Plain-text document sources
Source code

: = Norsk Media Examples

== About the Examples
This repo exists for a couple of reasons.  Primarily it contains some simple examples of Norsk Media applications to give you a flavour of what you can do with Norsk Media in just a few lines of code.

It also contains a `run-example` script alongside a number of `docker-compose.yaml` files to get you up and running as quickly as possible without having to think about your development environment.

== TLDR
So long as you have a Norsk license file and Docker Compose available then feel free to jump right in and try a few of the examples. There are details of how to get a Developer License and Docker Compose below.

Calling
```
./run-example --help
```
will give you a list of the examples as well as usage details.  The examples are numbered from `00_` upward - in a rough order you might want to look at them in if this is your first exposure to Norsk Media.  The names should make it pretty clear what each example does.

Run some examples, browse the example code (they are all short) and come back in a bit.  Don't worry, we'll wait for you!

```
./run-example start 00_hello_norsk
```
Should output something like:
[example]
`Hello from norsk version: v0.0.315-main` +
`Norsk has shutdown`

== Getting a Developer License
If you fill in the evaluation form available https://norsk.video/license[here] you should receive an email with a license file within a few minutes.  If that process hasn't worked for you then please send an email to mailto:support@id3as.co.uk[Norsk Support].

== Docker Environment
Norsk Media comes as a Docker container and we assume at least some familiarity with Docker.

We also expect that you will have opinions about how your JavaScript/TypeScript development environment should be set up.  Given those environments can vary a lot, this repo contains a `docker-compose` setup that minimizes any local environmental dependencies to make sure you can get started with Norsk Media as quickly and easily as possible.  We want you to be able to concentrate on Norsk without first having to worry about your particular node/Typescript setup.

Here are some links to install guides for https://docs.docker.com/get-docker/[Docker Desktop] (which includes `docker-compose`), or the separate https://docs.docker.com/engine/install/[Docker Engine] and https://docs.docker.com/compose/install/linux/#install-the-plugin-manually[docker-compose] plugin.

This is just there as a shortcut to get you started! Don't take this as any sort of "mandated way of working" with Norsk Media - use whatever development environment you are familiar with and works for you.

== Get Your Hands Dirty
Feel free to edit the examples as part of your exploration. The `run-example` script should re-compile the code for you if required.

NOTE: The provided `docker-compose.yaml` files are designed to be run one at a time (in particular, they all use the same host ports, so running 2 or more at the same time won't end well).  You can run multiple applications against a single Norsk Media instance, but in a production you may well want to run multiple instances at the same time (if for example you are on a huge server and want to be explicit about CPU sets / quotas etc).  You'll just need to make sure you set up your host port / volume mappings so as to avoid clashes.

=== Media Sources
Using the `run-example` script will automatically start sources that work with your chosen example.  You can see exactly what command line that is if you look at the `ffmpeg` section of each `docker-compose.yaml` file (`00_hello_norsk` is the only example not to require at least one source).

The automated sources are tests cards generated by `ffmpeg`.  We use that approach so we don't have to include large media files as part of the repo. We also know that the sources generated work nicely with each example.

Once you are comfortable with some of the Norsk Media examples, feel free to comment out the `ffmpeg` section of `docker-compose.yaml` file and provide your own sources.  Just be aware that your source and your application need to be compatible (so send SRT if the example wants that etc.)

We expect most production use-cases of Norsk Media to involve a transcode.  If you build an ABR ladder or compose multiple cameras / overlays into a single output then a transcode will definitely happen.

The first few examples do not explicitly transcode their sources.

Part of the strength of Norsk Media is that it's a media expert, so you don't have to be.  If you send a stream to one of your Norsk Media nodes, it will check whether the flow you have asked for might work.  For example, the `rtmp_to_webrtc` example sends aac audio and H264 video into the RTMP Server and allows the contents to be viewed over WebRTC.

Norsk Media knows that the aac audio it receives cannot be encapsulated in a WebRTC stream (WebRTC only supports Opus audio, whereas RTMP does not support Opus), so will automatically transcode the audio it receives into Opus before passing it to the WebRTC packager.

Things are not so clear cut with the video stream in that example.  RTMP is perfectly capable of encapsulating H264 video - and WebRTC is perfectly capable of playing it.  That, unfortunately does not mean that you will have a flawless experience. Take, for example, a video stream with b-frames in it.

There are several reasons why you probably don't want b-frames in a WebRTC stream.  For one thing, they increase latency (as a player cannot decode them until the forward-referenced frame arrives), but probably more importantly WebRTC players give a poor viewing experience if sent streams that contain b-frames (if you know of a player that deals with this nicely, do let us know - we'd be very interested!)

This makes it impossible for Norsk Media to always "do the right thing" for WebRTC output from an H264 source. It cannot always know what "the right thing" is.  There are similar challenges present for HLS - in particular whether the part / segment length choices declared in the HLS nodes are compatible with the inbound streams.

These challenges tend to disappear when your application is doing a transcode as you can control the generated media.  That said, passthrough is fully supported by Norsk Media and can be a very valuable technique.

Try it:
Every line above must be reproduced exactly as it stands.

Solution for this task:
Source code

: = Norsk Media Examples

== About the Examples
This repo exists for a couple of reasons.  Primarily it contains some simple examples of Norsk Media applications to give you a flavour of what you can do with Norsk Media in just a few lines of code.

It also contains a `run-example` script alongside a number of `docker-compose.yaml` files to get you up and running as quickly as possible without having to think about your development environment.

== TLDR
So long as you have a Norsk license file and Docker Compose available then feel free to jump right in and try a few of the examples. There are details of how to get a Developer License and Docker Compose below.

Calling
```
./run-example --help
```
will give you a list of the examples as well as usage details.  The examples are numbered from `00_` upward - in a rough order you might want to look at them in if this is your first exposure to Norsk Media.  The names should make it pretty clear what each example does.

Run some examples, browse the example code (they are all short) and come back in a bit.  Don't worry, we'll wait for you!

```
./run-example start 00_hello_norsk
```
Should output something like:
[example]
`Hello from norsk version: v0.0.315-main` +
`Norsk has shutdown`

== Getting a Developer License
If you fill in the evaluation form available https://norsk.video/license[here] you should receive an email with a license file within a few minutes.  If that process hasn't worked for you then please send an email to mailto:support@id3as.co.uk[Norsk Support].

== Docker Environment
Norsk Media comes as a Docker container and we assume at least some familiarity with Docker.

We also expect that you will have opinions about how your JavaScript/TypeScript development environment should be set up.  Given those environments can vary a lot, this repo contains a `docker-compose` setup that minimizes any local environmental dependencies to make sure you can get started with Norsk Media as quickly and easily as possible.  We want you to be able to concentrate on Norsk without first having to worry about your particular node/Typescript setup.

Here are some links to install guides for https://docs.docker.com/get-docker/[Docker Desktop] (which includes `docker-compose`), or the separate https://docs.docker.com/engine/install/[Docker Engine] and https://docs.docker.com/compose/install/linux/#install-the-plugin-manually[docker-compose] plugin.

This is just there as a shortcut to get you started! Don't take this as any sort of "mandated way of working" with Norsk Media - use whatever development environment you are familiar with and works for you.

== Get Your Hands Dirty
Feel free to edit the examples as part of your exploration. The `run-example` script should re-compile the code for you if required.

NOTE: The provided `docker-compose.yaml` files are designed to be run one at a time (in particular, they all use the same host ports, so running 2 or more at the same time won't end well).  You can run multiple applications against a single Norsk Media instance, but in a production you may well want to run multiple instances at the same time (if for example you are on a huge server and want to be explicit about CPU sets / quotas etc).  You'll just need to make sure you set up your host port / volume mappings so as to avoid clashes.

=== Media Sources
Using the `run-example` script will automatically start sources that work with your chosen example.  You can see exactly what command line that is if you look at the `ffmpeg` section of each `docker-compose.yaml` file (`00_hello_norsk` is the only example not to require at least one source).

The automated sources are tests cards generated by `ffmpeg`.  We use that approach so we don't have to include large media files as part of the repo. We also know that the sources generated work nicely with each example.

Once you are comfortable with some of the Norsk Media examples, feel free to comment out the `ffmpeg` section of `docker-compose.yaml` file and provide your own sources.  Just be aware that your source and your application need to be compatible (so send SRT if the example wants that etc.)

We expect most production use-cases of Norsk Media to involve a transcode.  If you build an ABR ladder or compose multiple cameras / overlays into a single output then a transcode will definitely happen.

The first few examples do not explicitly transcode their sources.

Part of the strength of Norsk Media is that it's a media expert, so you don't have to be.  If you send a stream to one of your Norsk Media nodes, it will check whether the flow you have asked for might work.  For example, the `rtmp_to_webrtc` example sends aac audio and H264 video into the RTMP Server and allows the contents to be viewed over WebRTC.

Norsk Media knows that the aac audio it receives cannot be encapsulated in a WebRTC stream (WebRTC only supports Opus audio, whereas RTMP does not support Opus), so will automatically transcode the audio it receives into Opus before passing it to the WebRTC packager.

Things are not so clear cut with the video stream in that example.  RTMP is perfectly capable of encapsulating H264 video - and WebRTC is perfectly capable of playing it.  That, unfortunately does not mean that you will have a flawless experience. Take, for example, a video stream with b-frames in it.

There are several reasons why you probably don't want b-frames in a WebRTC stream.  For one thing, they increase latency (as a player cannot decode them until the forward-referenced frame arrives), but probably more importantly WebRTC players give a poor viewing experience if sent streams that contain b-frames (if you know of a player that deals with this nicely, do let us know - we'd be very interested!)

This makes it impossible for Norsk Media to always "do the right thing" for WebRTC output from an H264 source. It cannot always know what "the right thing" is.  There are similar challenges present for HLS - in particular whether the part / segment length choices declared in the HLS nodes are compatible with the inbound streams.

These challenges tend to disappear when your application is doing a transcode as you can control the generated media.  That said, passthrough is fully supported by Norsk Media and can be a very valuable technique.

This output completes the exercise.